Making the best of sp_monitor

By Bill Wunder


One challenge that befalls every DBA is keeping an eye on system performance and general system activity trends over time. Here is a no cost, low effort way to track CPU, network, and disk activity trends over time. Using this simple method you can begin collecting data today and in as little as a few weeks have a set of daily data points that ups can use to describe the changes over time your SQL Server is seeing. Now I know that sounds a little like one of those metabamagic weight loss infomercials, but stick with me and I think you’ll be able to tell the real deal from the gimmick.


The sort of historical trend tracking we’ll consider can be useful to determine if the time to “throw hardware at it” is approaching or to identify cyclical usage patterns, or even identify a degraded level of adequate indexing support for a SQL Servers query load. The alternatives can be significantly more complex, expensive in terms of system overhead and even dollars, time consuming, and subject to low quality if neglected. With the tool I’ll describe here you can examine a relatively small and easy to understand result set or even easily load that result set into an Excel chart when you need some pretty pictures for the boss to justify a capital expenditure. Once you spend the hour necessary to read the article and set up the data collection SQL Agent job data collection will continue with no additional effort into a narrow table that will grow one row per day. So easy and low maintenance I think you’ll agree that there is no reason not to implement this too today.

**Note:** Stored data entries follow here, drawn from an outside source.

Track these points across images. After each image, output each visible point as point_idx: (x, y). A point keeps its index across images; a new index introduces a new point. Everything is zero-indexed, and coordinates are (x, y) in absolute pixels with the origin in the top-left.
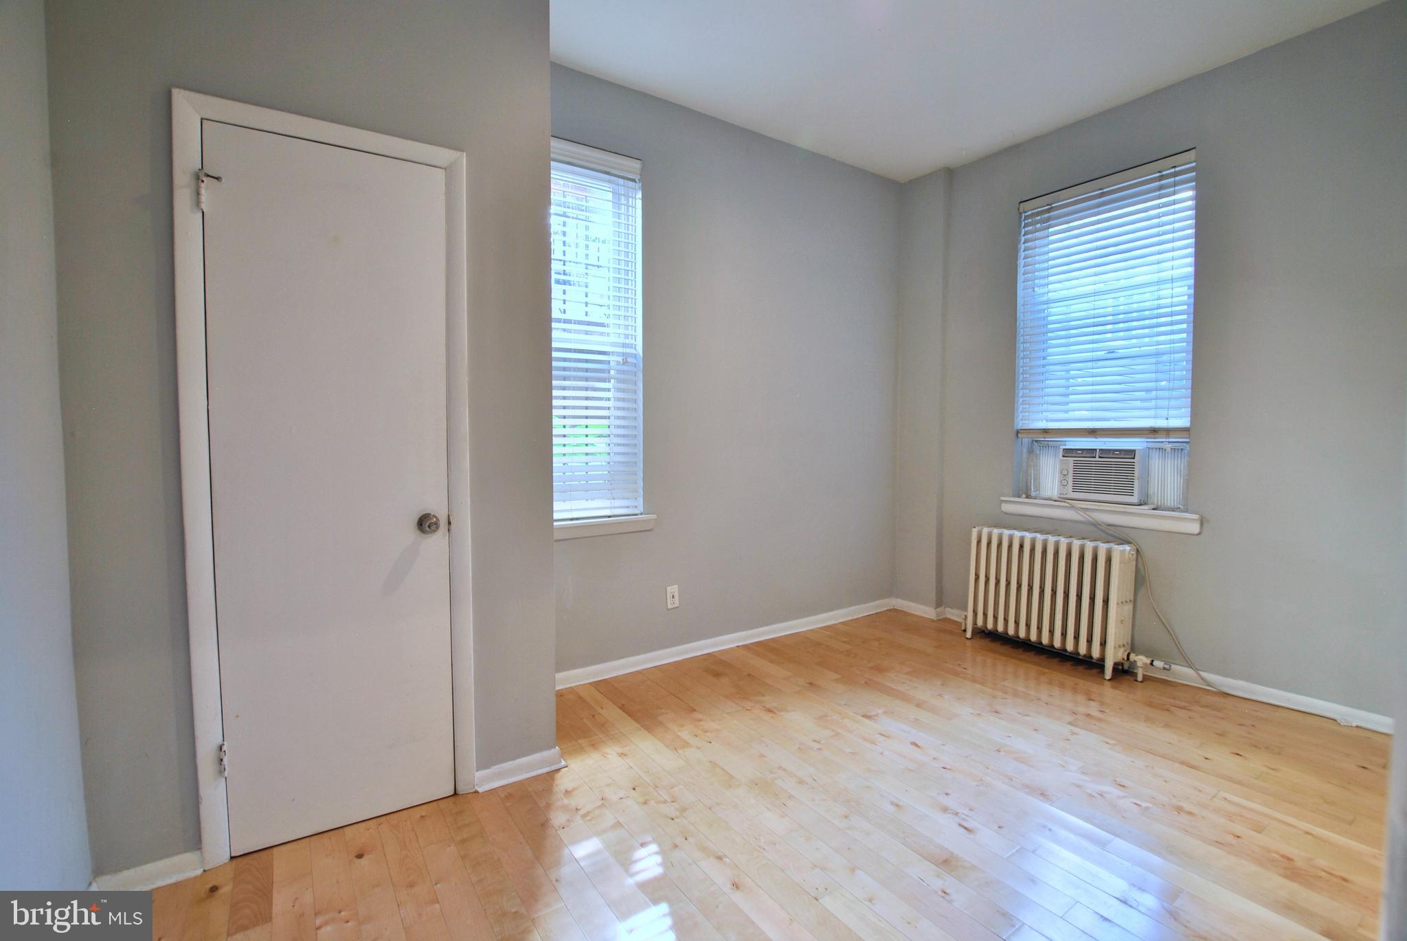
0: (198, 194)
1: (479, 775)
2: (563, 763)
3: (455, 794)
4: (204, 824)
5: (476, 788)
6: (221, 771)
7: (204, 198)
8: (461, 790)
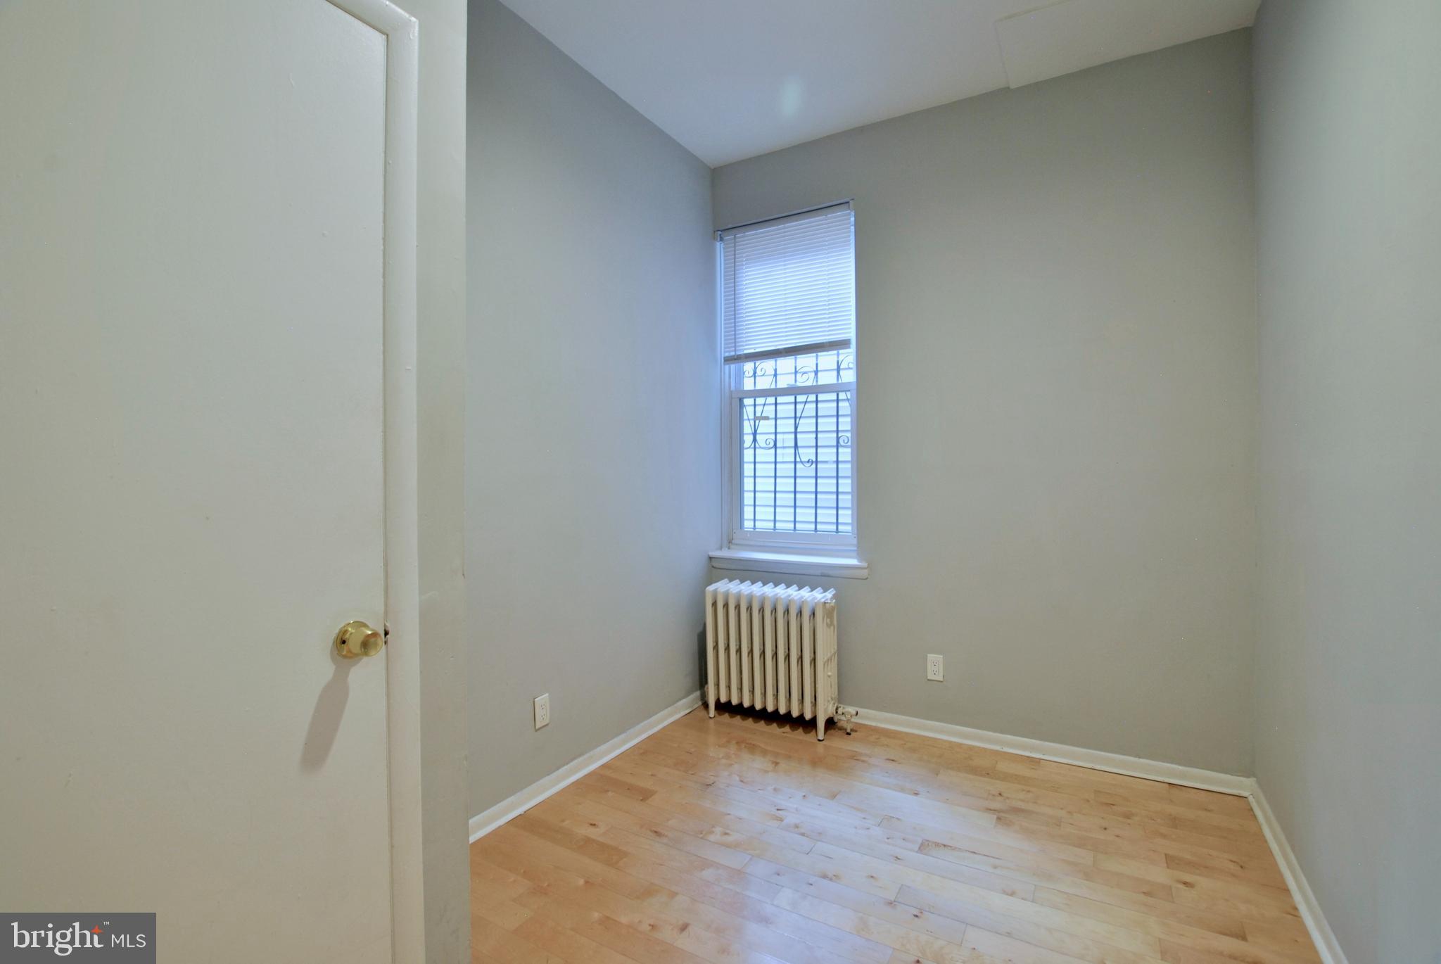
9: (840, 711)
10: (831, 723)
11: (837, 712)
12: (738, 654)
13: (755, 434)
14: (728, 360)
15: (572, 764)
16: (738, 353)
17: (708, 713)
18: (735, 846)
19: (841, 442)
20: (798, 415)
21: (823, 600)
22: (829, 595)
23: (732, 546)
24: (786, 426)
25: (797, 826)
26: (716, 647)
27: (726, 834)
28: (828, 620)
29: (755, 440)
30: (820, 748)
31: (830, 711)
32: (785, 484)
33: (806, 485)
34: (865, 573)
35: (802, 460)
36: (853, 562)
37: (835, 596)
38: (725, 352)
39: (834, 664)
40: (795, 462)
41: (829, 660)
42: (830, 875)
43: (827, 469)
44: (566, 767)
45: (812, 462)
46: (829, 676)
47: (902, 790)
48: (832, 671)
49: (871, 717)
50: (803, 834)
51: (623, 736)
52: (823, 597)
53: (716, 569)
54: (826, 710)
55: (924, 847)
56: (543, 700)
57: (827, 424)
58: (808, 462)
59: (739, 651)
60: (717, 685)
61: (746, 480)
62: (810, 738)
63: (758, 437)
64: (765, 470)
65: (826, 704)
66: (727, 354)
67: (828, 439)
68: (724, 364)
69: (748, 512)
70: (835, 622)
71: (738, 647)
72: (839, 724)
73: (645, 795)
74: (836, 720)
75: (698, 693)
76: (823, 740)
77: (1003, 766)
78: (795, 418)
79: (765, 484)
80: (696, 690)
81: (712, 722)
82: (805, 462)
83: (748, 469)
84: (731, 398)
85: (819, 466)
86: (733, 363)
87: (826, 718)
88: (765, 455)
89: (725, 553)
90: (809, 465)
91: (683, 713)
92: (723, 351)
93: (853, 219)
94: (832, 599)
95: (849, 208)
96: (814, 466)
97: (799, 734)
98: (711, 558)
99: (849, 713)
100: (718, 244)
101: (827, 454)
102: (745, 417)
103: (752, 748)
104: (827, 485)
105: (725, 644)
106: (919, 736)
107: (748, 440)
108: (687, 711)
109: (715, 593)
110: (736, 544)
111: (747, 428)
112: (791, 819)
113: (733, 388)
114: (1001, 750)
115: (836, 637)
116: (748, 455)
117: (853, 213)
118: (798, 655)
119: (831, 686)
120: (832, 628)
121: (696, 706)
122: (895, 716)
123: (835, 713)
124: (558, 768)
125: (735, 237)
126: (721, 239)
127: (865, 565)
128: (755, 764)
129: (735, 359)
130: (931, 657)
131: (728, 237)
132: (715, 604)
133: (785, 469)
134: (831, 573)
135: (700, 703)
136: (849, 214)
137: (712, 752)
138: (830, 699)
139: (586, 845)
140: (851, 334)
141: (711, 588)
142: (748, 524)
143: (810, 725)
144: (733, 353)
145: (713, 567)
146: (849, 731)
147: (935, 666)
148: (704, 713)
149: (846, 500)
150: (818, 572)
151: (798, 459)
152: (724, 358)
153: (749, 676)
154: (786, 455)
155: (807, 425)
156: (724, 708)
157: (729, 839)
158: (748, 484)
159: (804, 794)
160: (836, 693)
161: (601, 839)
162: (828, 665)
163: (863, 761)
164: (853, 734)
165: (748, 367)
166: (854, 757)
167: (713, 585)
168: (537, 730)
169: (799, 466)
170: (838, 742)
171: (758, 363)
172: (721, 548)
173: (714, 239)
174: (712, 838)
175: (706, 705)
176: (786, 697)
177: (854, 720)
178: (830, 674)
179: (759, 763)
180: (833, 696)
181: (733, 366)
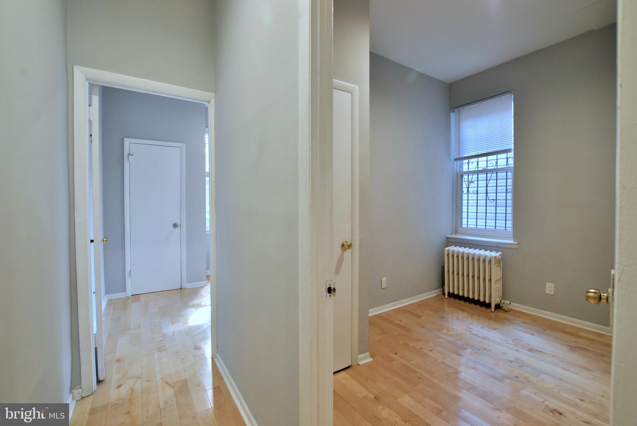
0: (129, 158)
1: (186, 284)
2: (208, 284)
3: (181, 288)
4: (126, 287)
5: (186, 288)
6: (130, 276)
7: (130, 159)
8: (182, 288)
9: (502, 302)
10: (498, 307)
11: (501, 302)
12: (458, 275)
13: (468, 188)
14: (456, 160)
15: (393, 303)
16: (460, 157)
17: (445, 296)
18: (452, 335)
19: (508, 191)
20: (488, 179)
21: (495, 256)
22: (498, 254)
23: (457, 233)
24: (482, 183)
25: (477, 335)
26: (448, 271)
27: (448, 332)
28: (498, 264)
29: (468, 191)
30: (492, 315)
31: (498, 301)
32: (482, 209)
33: (491, 209)
34: (517, 246)
35: (489, 199)
36: (511, 242)
37: (500, 255)
38: (455, 156)
39: (501, 283)
40: (486, 200)
41: (498, 280)
42: (487, 349)
43: (501, 202)
44: (391, 304)
45: (494, 200)
46: (498, 287)
47: (527, 332)
48: (500, 285)
49: (516, 306)
50: (479, 337)
51: (411, 298)
52: (495, 255)
53: (449, 242)
54: (495, 300)
55: (530, 350)
56: (384, 279)
57: (502, 182)
58: (492, 200)
59: (458, 274)
60: (449, 286)
61: (464, 207)
62: (488, 310)
63: (470, 189)
64: (473, 203)
65: (496, 298)
66: (456, 157)
67: (502, 189)
68: (454, 161)
69: (464, 221)
70: (501, 266)
71: (458, 272)
72: (502, 308)
73: (419, 317)
74: (501, 306)
75: (441, 289)
76: (494, 312)
77: (581, 334)
78: (487, 180)
79: (472, 209)
80: (440, 288)
81: (446, 300)
82: (491, 200)
83: (465, 202)
84: (457, 174)
85: (498, 201)
86: (458, 161)
87: (495, 304)
88: (473, 197)
89: (454, 236)
90: (493, 200)
91: (434, 295)
92: (454, 155)
93: (513, 97)
94: (499, 256)
95: (511, 93)
96: (495, 201)
97: (484, 309)
98: (447, 238)
99: (506, 303)
100: (452, 113)
101: (501, 196)
102: (464, 180)
103: (463, 310)
104: (501, 210)
105: (452, 270)
106: (540, 317)
107: (465, 190)
108: (437, 295)
109: (448, 251)
110: (459, 233)
111: (465, 185)
112: (475, 332)
113: (458, 170)
114: (583, 328)
115: (501, 272)
116: (465, 197)
117: (513, 95)
118: (483, 277)
119: (499, 292)
120: (500, 268)
121: (440, 294)
122: (529, 308)
123: (500, 302)
124: (389, 303)
125: (459, 110)
126: (453, 111)
127: (516, 243)
128: (463, 315)
129: (459, 159)
130: (547, 284)
131: (456, 110)
132: (448, 255)
133: (482, 202)
134: (500, 246)
135: (442, 293)
136: (512, 96)
137: (446, 308)
138: (498, 296)
139: (398, 325)
140: (512, 147)
141: (447, 249)
142: (464, 226)
143: (488, 306)
144: (458, 157)
145: (448, 241)
146: (506, 310)
147: (550, 288)
148: (444, 296)
149: (509, 216)
150: (495, 245)
151: (487, 198)
152: (454, 159)
153: (462, 283)
154: (482, 196)
155: (492, 183)
156: (451, 295)
157: (449, 333)
158: (465, 209)
159: (481, 326)
160: (501, 294)
161: (403, 325)
162: (497, 283)
163: (511, 321)
164: (508, 312)
165: (466, 161)
166: (507, 319)
167: (448, 248)
168: (382, 289)
169: (488, 201)
170: (501, 314)
171: (469, 160)
172: (452, 234)
173: (450, 112)
174: (443, 332)
175: (444, 294)
176: (478, 293)
177: (509, 307)
178: (498, 286)
179: (465, 315)
180: (500, 296)
181: (458, 162)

System Statistical Functions

Long before Microsoft gave us the sysperfinfo table there were a set of system populated global variables that could provide some basic statistical information concerning CPU, network, and disk subsystem activity. These variables are all basically accumulators or ever increasing values that begin at 0 each time the SQL Server is started and continually grow over time. Note that the values are nondeterministic. The set of global system statistical function variables include:


            @@connections - number of connections, or attempted connections    

            @@cpu_busy - time in milliseconds that the CPU has spent working

            @@idle - time in milliseconds that the CPU has spent working

            @@pack_received - number of input packets read from the network

            @@pack_sent - number of output packets written to the network

            @@packet_errors - number of network packet errors that have occurred

            @@io_busy - time in milliseconds performing input and output operations

            @@total_read - number of disk reads (not cache reads)

            @@total_write - number of disk writes

            @@total_errors - number of disk read/write errors

            @@timeticks - number of microseconds per tick



The good news is that there is a system stored procedure sp_monitor that that collects, adds meaning, and stores the values in these system statistical variables. It does some very cool formatting that will show you the sample interval value (each time sp_monitor is executed constitutes a new sample interval) and even a percentage value for the cpu_busy, io_busy, and idle values.


You really could just go about the business of capturing these values daily into your own table and using the code from sp_monitor as a template for your own stored procedure. In the interest of keeping the tracking tool more transparent to other folks that might be interested in the data I have found that sticking with sp_monitor is useful.



The bad news is sp_monitor does not keep a history. Each time the system stored procedure is executed it uses the values stored in the one row table master.dbo.spt_monitor to calculate the current interval values and then overwrites those values with new numbers just captured from the global system statistical function variables. This means that if you run sp_monitor every few seconds you can tell if the CPU is pegged from Query Analyzer – a sometimes very useful feature – but it also means that spt_monitor is useless for racking the statistics over time.


To rectify this missing feature of spt_monitor I have created a procedure that wraps a call to sp_monitor and an archival operation of the spt_monitor data to my own table in the admin database. I call this procedure from a SQL Agent scheduled job once a day. Then I have a stored procedure that duplicates the formatting of the sp_monitor output except that it includes specified rows (a date range) from the history table rather than the single row from spt_monitor. The code necessary to create the wrapping procedure and the reporting procedure can be found in my script sp_monitor history and historical performance report stored procedure.


One final word of caution about sp_monitor: after a SQL Server has been running a while some of the system statistical function variables will return a value that causes an overflow error to occur. The problem seems to stem from a situation where the system statistical function variable overflows its 4 bytes of integer storage space and “resets” itself to zero. You will get some unhappy math results in the system procedure sp_monitor when this happens.


Other possibilities

The system table sysperfinfo in the master database provides accumulated values for many SQL Server Performance counters. This is the same data that Perfmon uses. Some is at the server level and some is at the database level. It can get a little tricky to figure out how to use some of this data. If you are trying to track a particular problem that has clues in performance data you may want to take a look at this table. See my script sysperfinfo size and performance trend analysis for some ideas on how you might use this system table.


Additionally, fn_virtualfilestats can help you track IO at the file level. With this new function you can actually track IO down to the database level. This can be very useful if you have many databases on a server and you need to figure out which one(s) are causing the problematic disk queuing or which ones to move to the new server.


Hopefully you’re getting the idea that there are a number of tools already in your SQL Server available to help you administer your SQL Server.